* Your assignment *
Return every line of the data below verbatim, in the same order and with the same line breaks.

* Given records *
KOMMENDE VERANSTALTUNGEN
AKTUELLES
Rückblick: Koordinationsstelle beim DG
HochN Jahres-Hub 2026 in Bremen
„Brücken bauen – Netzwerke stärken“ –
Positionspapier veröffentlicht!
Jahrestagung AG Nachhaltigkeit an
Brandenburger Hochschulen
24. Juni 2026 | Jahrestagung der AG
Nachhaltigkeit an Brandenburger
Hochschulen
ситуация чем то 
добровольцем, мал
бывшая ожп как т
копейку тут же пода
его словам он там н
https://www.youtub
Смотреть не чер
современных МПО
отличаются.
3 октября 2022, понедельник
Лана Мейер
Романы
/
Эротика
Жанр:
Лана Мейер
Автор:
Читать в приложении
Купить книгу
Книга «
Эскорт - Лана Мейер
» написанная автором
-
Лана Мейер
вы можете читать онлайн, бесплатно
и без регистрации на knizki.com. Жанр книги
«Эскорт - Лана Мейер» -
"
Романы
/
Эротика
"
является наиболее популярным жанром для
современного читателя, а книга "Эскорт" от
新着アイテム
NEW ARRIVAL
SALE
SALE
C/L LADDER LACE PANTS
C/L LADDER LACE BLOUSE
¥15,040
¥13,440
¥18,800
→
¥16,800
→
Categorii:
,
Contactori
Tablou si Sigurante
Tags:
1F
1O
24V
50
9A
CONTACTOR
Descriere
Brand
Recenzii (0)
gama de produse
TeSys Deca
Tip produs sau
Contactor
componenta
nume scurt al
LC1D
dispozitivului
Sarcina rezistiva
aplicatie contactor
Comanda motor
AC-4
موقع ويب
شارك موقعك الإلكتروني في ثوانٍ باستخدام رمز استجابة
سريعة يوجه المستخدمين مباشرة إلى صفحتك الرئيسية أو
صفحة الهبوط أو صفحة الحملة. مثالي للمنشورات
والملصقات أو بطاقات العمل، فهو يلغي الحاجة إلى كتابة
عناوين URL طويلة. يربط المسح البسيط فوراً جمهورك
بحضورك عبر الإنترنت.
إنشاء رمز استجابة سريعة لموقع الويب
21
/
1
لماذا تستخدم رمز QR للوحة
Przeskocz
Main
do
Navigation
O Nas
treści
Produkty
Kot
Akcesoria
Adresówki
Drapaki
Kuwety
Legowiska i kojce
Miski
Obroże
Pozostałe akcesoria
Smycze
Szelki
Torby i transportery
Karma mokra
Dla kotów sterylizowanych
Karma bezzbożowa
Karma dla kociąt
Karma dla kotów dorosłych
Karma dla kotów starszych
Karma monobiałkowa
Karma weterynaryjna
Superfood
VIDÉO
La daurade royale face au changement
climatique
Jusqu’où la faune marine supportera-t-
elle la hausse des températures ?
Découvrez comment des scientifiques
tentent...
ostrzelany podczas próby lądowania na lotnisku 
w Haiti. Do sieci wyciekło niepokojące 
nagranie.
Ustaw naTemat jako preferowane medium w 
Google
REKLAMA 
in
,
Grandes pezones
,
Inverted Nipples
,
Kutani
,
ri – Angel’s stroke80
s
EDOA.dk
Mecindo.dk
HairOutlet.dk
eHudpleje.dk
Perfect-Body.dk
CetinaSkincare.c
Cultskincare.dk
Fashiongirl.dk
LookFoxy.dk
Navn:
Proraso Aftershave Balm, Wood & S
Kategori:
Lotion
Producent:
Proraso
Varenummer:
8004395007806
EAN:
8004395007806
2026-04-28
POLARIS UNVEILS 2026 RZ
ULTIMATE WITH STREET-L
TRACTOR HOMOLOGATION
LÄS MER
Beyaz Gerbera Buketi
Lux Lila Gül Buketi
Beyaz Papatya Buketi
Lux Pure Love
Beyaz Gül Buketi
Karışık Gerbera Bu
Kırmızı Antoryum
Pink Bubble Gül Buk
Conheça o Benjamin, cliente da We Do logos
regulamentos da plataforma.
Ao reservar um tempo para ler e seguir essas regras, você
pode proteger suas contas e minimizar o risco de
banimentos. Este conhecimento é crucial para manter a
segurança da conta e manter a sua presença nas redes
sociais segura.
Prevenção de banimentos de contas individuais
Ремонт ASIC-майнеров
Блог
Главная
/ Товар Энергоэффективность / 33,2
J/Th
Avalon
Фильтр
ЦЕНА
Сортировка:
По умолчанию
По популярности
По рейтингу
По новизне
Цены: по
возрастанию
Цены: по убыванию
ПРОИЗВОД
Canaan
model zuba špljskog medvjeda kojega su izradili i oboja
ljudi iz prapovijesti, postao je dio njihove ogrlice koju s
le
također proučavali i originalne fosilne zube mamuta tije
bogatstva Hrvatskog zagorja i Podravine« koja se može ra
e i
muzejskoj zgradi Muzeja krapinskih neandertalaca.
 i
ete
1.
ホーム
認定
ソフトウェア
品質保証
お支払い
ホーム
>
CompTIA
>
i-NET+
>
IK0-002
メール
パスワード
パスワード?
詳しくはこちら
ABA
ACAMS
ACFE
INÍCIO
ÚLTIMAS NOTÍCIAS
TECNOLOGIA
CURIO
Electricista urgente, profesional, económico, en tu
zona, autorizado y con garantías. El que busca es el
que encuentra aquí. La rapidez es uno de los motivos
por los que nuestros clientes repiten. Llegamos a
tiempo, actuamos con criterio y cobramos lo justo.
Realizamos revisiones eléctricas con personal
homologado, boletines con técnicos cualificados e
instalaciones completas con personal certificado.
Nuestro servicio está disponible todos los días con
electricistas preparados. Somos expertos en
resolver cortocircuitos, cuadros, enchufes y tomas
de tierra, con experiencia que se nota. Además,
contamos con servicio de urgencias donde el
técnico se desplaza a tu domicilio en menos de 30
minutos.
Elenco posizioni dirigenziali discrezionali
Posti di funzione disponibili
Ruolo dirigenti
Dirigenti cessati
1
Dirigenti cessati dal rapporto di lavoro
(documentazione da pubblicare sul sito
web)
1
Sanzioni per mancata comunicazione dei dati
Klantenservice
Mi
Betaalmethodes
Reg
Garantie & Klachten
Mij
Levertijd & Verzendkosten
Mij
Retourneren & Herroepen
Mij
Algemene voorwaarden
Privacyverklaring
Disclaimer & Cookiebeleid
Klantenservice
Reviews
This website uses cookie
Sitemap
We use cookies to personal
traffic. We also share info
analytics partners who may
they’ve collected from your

* Solution *
KOMMENDE VERANSTALTUNGEN
AKTUELLES
Rückblick: Koordinationsstelle beim DG
HochN Jahres-Hub 2026 in Bremen
„Brücken bauen – Netzwerke stärken“ –
Positionspapier veröffentlicht!
Jahrestagung AG Nachhaltigkeit an
Brandenburger Hochschulen
24. Juni 2026 | Jahrestagung der AG
Nachhaltigkeit an Brandenburger
Hochschulen
ситуация чем то 
добровольцем, мал
бывшая ожп как т
копейку тут же пода
его словам он там н
https://www.youtub
Смотреть не чер
современных МПО
отличаются.
3 октября 2022, понедельник
Лана Мейер
Романы
/
Эротика
Жанр:
Лана Мейер
Автор:
Читать в приложении
Купить книгу
Книга «
Эскорт - Лана Мейер
» написанная автором
-
Лана Мейер
вы можете читать онлайн, бесплатно
и без регистрации на knizki.com. Жанр книги
«Эскорт - Лана Мейер» -
"
Романы
/
Эротика
"
является наиболее популярным жанром для
современного читателя, а книга "Эскорт" от
新着アイテム
NEW ARRIVAL
SALE
SALE
C/L LADDER LACE PANTS
C/L LADDER LACE BLOUSE
¥15,040
¥13,440
¥18,800
→
¥16,800
→
Categorii:
,
Contactori
Tablou si Sigurante
Tags:
1F
1O
24V
50
9A
CONTACTOR
Descriere
Brand
Recenzii (0)
gama de produse
TeSys Deca
Tip produs sau
Contactor
componenta
nume scurt al
LC1D
dispozitivului
Sarcina rezistiva
aplicatie contactor
Comanda motor
AC-4
موقع ويب
شارك موقعك الإلكتروني في ثوانٍ باستخدام رمز استجابة
سريعة يوجه المستخدمين مباشرة إلى صفحتك الرئيسية أو
صفحة الهبوط أو صفحة الحملة. مثالي للمنشورات
والملصقات أو بطاقات العمل، فهو يلغي الحاجة إلى كتابة
عناوين URL طويلة. يربط المسح البسيط فوراً جمهورك
بحضورك عبر الإنترنت.
إنشاء رمز استجابة سريعة لموقع الويب
21
/
1
لماذا تستخدم رمز QR للوحة
Przeskocz
Main
do
Navigation
O Nas
treści
Produkty
Kot
Akcesoria
Adresówki
Drapaki
Kuwety
Legowiska i kojce
Miski
Obroże
Pozostałe akcesoria
Smycze
Szelki
Torby i transportery
Karma mokra
Dla kotów sterylizowanych
Karma bezzbożowa
Karma dla kociąt
Karma dla kotów dorosłych
Karma dla kotów starszych
Karma monobiałkowa
Karma weterynaryjna
Superfood
VIDÉO
La daurade royale face au changement
climatique
Jusqu’où la faune marine supportera-t-
elle la hausse des températures ?
Découvrez comment des scientifiques
tentent...
ostrzelany podczas próby lądowania na lotnisku 
w Haiti. Do sieci wyciekło niepokojące 
nagranie.
Ustaw naTemat jako preferowane medium w 
Google
REKLAMA 
in
,
Grandes pezones
,
Inverted Nipples
,
Kutani
,
ri – Angel’s stroke80
s
EDOA.dk
Mecindo.dk
HairOutlet.dk
eHudpleje.dk
Perfect-Body.dk
CetinaSkincare.c
Cultskincare.dk
Fashiongirl.dk
LookFoxy.dk
Navn:
Proraso Aftershave Balm, Wood & S
Kategori:
Lotion
Producent:
Proraso
Varenummer:
8004395007806
EAN:
8004395007806
2026-04-28
POLARIS UNVEILS 2026 RZ
ULTIMATE WITH STREET-L
TRACTOR HOMOLOGATION
LÄS MER
Beyaz Gerbera Buketi
Lux Lila Gül Buketi
Beyaz Papatya Buketi
Lux Pure Love
Beyaz Gül Buketi
Karışık Gerbera Bu
Kırmızı Antoryum
Pink Bubble Gül Buk
Conheça o Benjamin, cliente da We Do logos
regulamentos da plataforma.
Ao reservar um tempo para ler e seguir essas regras, você
pode proteger suas contas e minimizar o risco de
banimentos. Este conhecimento é crucial para manter a
segurança da conta e manter a sua presença nas redes
sociais segura.
Prevenção de banimentos de contas individuais
Ремонт ASIC-майнеров
Блог
Главная
/ Товар Энергоэффективность / 33,2
J/Th
Avalon
Фильтр
ЦЕНА
Сортировка:
По умолчанию
По популярности
По рейтингу
По новизне
Цены: по
возрастанию
Цены: по убыванию
ПРОИЗВОД
Canaan
model zuba špljskog medvjeda kojega su izradili i oboja
ljudi iz prapovijesti, postao je dio njihove ogrlice koju s
le
također proučavali i originalne fosilne zube mamuta tije
bogatstva Hrvatskog zagorja i Podravine« koja se može ra
e i
muzejskoj zgradi Muzeja krapinskih neandertalaca.
 i
ete
1.
ホーム
認定
ソフトウェア
品質保証
お支払い
ホーム
>
CompTIA
>
i-NET+
>
IK0-002
メール
パスワード
パスワード?
詳しくはこちら
ABA
ACAMS
ACFE
INÍCIO
ÚLTIMAS NOTÍCIAS
TECNOLOGIA
CURIO
Electricista urgente, profesional, económico, en tu
zona, autorizado y con garantías. El que busca es el
que encuentra aquí. La rapidez es uno de los motivos
por los que nuestros clientes repiten. Llegamos a
tiempo, actuamos con criterio y cobramos lo justo.
Realizamos revisiones eléctricas con personal
homologado, boletines con técnicos cualificados e
instalaciones completas con personal certificado.
Nuestro servicio está disponible todos los días con
electricistas preparados. Somos expertos en
resolver cortocircuitos, cuadros, enchufes y tomas
de tierra, con experiencia que se nota. Además,
contamos con servicio de urgencias donde el
técnico se desplaza a tu domicilio en menos de 30
minutos.
Elenco posizioni dirigenziali discrezionali
Posti di funzione disponibili
Ruolo dirigenti
Dirigenti cessati
1
Dirigenti cessati dal rapporto di lavoro
(documentazione da pubblicare sul sito
web)
1
Sanzioni per mancata comunicazione dei dati
Klantenservice
Mi
Betaalmethodes
Reg
Garantie & Klachten
Mij
Levertijd & Verzendkosten
Mij
Retourneren & Herroepen
Mij
Algemene voorwaarden
Privacyverklaring
Disclaimer & Cookiebeleid
Klantenservice
Reviews
This website uses cookie
Sitemap
We use cookies to personal
traffic. We also share info
analytics partners who may
they’ve collected from your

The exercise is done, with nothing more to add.